II. La fondation et le développement de Pontigny.

Il n’est pas question dans une simple introduction à l’édition d’un cartulaire de raconter en détail l’histoire de Pontigny pendant la période que couvre ce document c’est-à-dire les deux tiers du xiie siècle et du xiiie siècle. Ce n’est pas non plus à une revue de tous les abbés et de leur gouvernement qu’il faut se livrer, mais rappeler, en fait, les grands traits de la vie de cette abbaye au cours de ces deux siècles.

Poussé par un profond désir de perfection et de retour à la stricte règle de saint Benoît, qui, selon lui, avait perdu son idéal primitif, Robert, abbé de Molesme, après une révolte, alla en compagnie de quelques moines trouver l’archevêque de Lyon, Hugues, pour lui demander l’autorisation de quitter son monastère et de s’installer dans un lieu plus retiré et isolé que ceux dans lesquels les Clunisiens avaient coutume de vivre[1]. Fort de son approbation, il prit possession avec vingt-et-un de ses compagnons d’un « désert» au milieu du bois qui séparait la Bourgogne de la Bresse, le 21 mars 1098. Après des débuts difficiles, le successeur de Robert, Étienne Harding, accentua encore la rigueur de la règle, ce qui bien vite rendit le recrutement difficile. Mais l’arrivée de saint Bernard, en 1112, avec trente compagnons changea tout en moins de deux ans le monastère s’emplit. Aussi, dès 1113, à la demande de Gaudéric de Châlon, Étienne envoya une première colonie de ses moines s’installer sur les bords de la Grosne : ainsi naquit le première fille de Cîteaux, La Ferté.

La même année, un prêtre du nom d’Ansius, étant allé comme ermite dans un lieu appelé Pontigny, se rendit à Cîteaux prier Étienne d’envoyer quelques moines en cet endroit. Étienne, après avoir vu lui-même l’emplacement qui se trouvait sur les bords du Serein, dans une profonde forêt[2], se rendit auprès de l’évêque d’Auxerre, Humbaut, et du comte de Nevers, Guillaume III, pour obtenir leur consentement[3]. Tous deux l’accueillirent très favorablement aussi l’abbé de Cîteaux, de retour dans son abbaye, choisit-il douze moines qu’il plaça sous la férule d’un jeune seigneur, ami de saint Bernard, qui venait de faire profession de foi, Hugues de Mâcon. Le 31 mai 1114 ce nouveau petit groupe prit possession de la terre fertile de Pontigny ce nom passe pour tirer son origine du pont qui {{{2}}} le Serein et reliait la Bourgogne à la Champagne. En effet, Pontigny était un véritable carrefour : il ressortissait du diocèse d’Auxerre, dont il formait l’extrême limite, et était bordé, à l’est, par celui de Langres et, au nord, par celui de Sens, ce qui donna naissance à un dicton selon lequel trois prélats et un abbé pouvaient dîner sur le pont de Pontigny en étant sur leurs terres ceux d’Auxerre, de Sens et de Langres, et l’abbé de Pontigny[4]. De plus, du point de vue politique, ce lieu était situé entre les comtés d’Auxerre, de Tonnerre et de Champagne, ce qui explique les nombreuses donations que firent ces seigneurs à Pontigny.

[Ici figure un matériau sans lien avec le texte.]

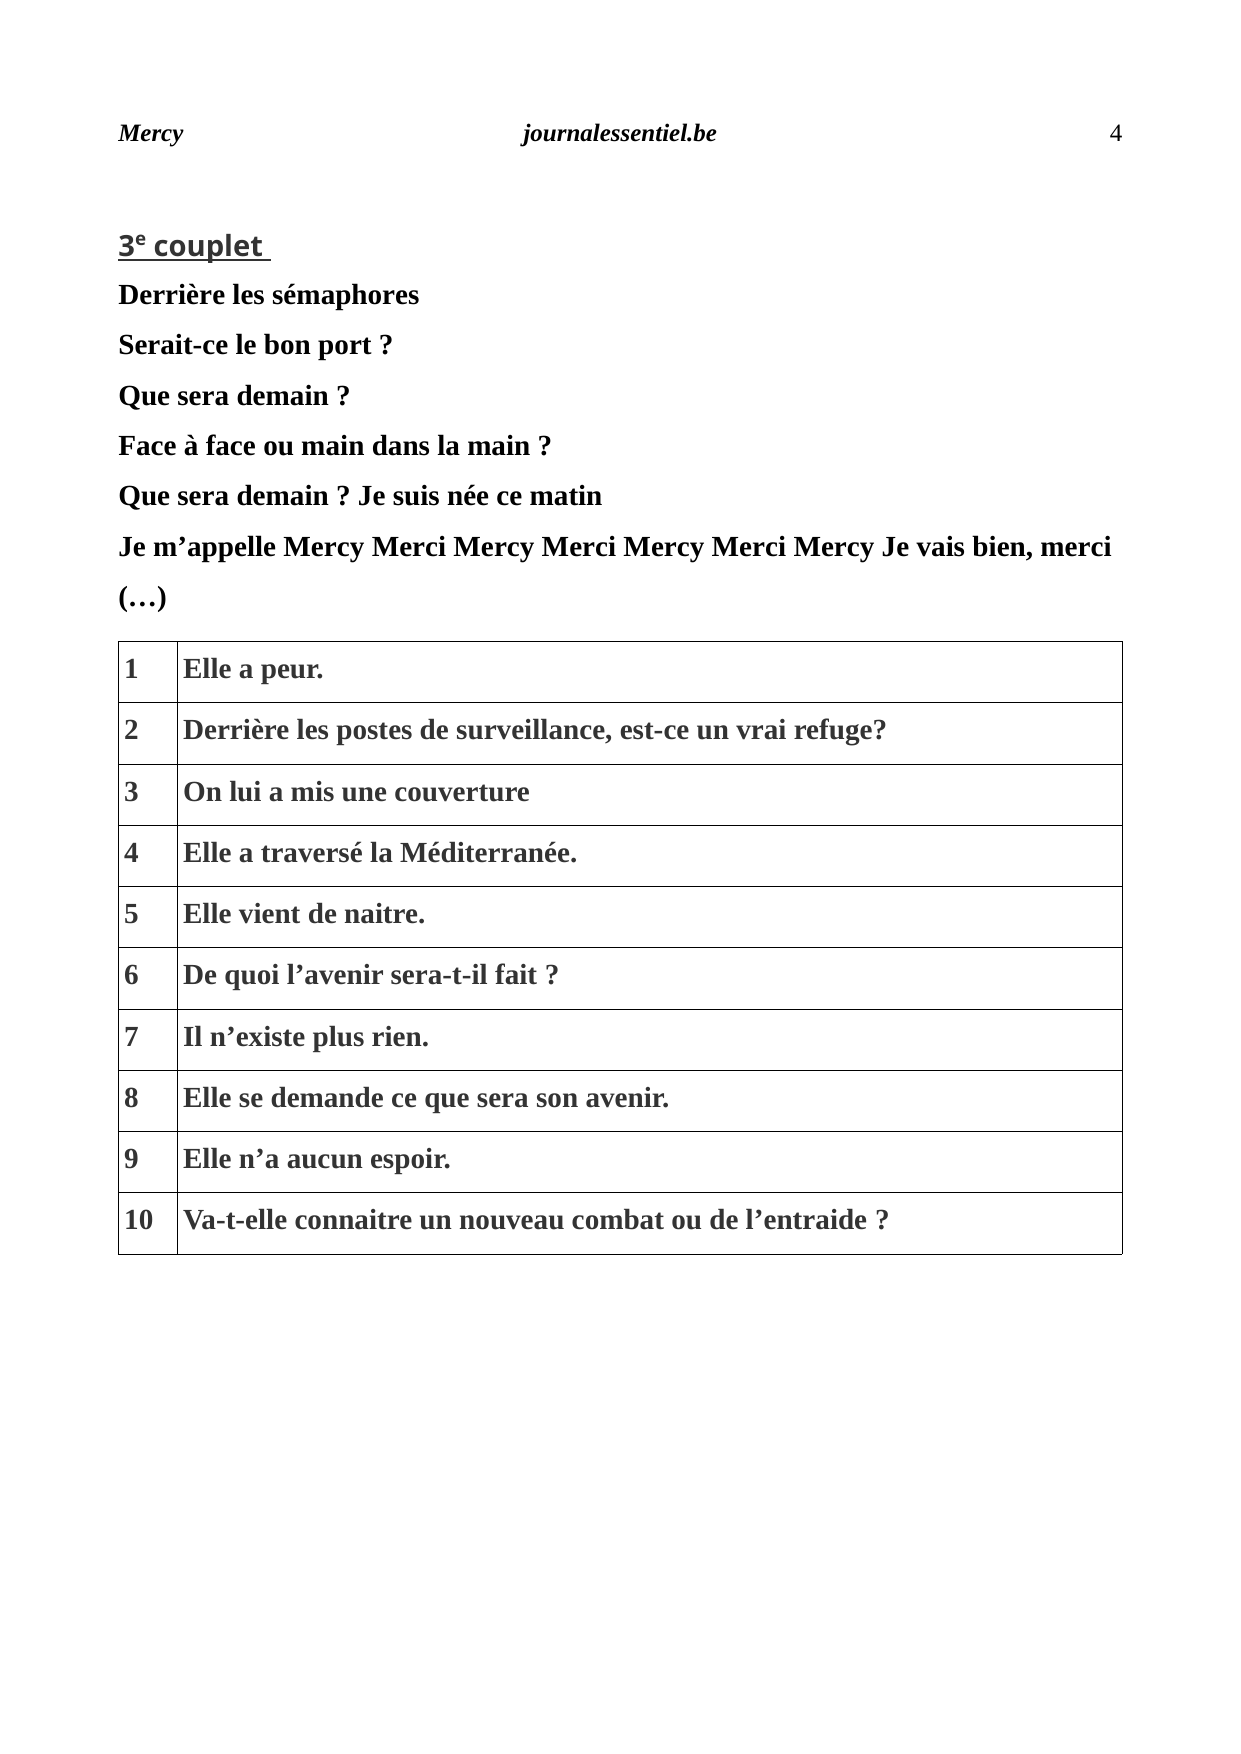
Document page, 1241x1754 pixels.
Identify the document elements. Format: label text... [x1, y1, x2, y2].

Une fois les moines installés, ils entreprirent la construction d’une église qu’ils dédièrent à la Vierge, comme l’était l’église mère de Cîteaux[5]. Cependant les débuts furent, là encore, difficiles ces douze hommes et leur abbé, livrés à eux-mêmes, devaient tout faire par leurs propres moyens. Mais rapidement, attirées par le renom de piété d’Hugues de Mâcon, de nouvelles recrues affluèrent. En même temps, les seigneurs des alentours, chefs de grandes principautés et petits nobles locaux, dotèrent de terres et de droits divers la nouvelle abbaye, asseyant ainsi sur une base foncière solide la fortune naissante de la seconde fille de Cîteaux. C’est là la manifestation d’un nouveau mouvement de piété qui détourna les dons laïcs des anciens monastères clunisiens, auxquels on reprochait un trop grand relâchement, vers les nouveaux établissements nés de Cîteaux, dont le désir d’ascétisme et de retour à la stricte observance de la règle de saint Benoît répondait mieux à la nouvelle conception de la vie religieuse. Parmi les bienfaiteurs qui contribuèrent à l’essor de Pontigny, on a coutume de citer les rois de France ainsi que, surtout, le comte de Champagne, Thibaut le Grand, qui fut d’ailleurs le père de la reine Adèle, épouse de Louis VII. C’est lui, en effet, qui fit reconstruire en 1150 l’église de Pontigny qui était devenue trop petite il fit aussi refaire les premiers bâtiments du monastère et entourer l’abbaye d’une enceinte de quatre mètres de hauteur, de même qu’il fit rebâtir le noviciat, le réfectoire, l’infirmerie, le logis des hôtes et y ajouta un chapitre, un «parlement», un cloître et un dortoir. Bien d’autres seigneurs accrurent le patrimoine de Pontigny les comtes de Nevers et les familles voisines, comme celles de Seignelay, de Saint-Florentin, de Montréal ou de Noyers, pour ne citer que les plus illustres. Nous avons une preuve de l’état florissant de Pontigny quarante ans après sa fondation dans la bulle d’Alexandre III en 1156 : dans cette dernière il est fait mention des nombreuses granges, c’est-à-dire des exploitations agricoles, qui à cette date appartenaient à l’abbaye Beugnon, Sainte-Procaire, Crécy, Chailley, Boeurs, Villiers, Aigremont, Champtrouvé, Fouchères et Aigriselles[6]. Aussi vers 1157 on peut affirmer qu’il y avait près de cent moines et plus de trois cents convers installés à l’abbaye même et dans les diverses granges[7].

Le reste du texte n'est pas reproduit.